§ **WHAT IS BEING ASKED**
Could you count the lines in the entries beneath that hold the word "CreateLanguage"? Respond with the number alone.
--- EXTRACTED INFORMATION ---
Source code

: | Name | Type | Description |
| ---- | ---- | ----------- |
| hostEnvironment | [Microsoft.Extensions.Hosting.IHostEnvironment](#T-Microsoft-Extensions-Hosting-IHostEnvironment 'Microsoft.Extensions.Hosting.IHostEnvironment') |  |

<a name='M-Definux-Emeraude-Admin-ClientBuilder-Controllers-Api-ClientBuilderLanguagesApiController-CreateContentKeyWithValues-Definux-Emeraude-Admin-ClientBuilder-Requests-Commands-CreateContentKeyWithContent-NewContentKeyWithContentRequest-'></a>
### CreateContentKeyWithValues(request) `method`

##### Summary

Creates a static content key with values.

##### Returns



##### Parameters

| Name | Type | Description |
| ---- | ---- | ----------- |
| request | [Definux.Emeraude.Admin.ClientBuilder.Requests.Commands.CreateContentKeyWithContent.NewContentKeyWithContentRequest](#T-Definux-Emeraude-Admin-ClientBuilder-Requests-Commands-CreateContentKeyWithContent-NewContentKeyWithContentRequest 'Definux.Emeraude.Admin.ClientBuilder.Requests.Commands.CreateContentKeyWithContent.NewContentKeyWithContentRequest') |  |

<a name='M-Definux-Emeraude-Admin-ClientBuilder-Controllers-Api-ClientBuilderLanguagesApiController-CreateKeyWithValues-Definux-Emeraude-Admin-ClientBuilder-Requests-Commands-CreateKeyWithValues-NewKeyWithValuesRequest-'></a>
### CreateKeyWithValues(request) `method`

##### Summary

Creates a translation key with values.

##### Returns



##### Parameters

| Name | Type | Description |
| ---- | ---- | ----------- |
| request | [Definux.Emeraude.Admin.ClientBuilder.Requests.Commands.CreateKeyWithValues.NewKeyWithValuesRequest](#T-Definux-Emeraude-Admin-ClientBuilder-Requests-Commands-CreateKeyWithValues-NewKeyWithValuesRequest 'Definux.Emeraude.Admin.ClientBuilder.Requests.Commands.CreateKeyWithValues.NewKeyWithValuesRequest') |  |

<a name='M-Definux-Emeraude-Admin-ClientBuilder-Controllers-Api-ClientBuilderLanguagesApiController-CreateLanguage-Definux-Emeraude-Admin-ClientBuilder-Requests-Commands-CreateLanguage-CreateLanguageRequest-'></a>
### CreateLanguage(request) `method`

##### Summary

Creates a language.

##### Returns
---
§ **RESULT FOR THIS TASK**
2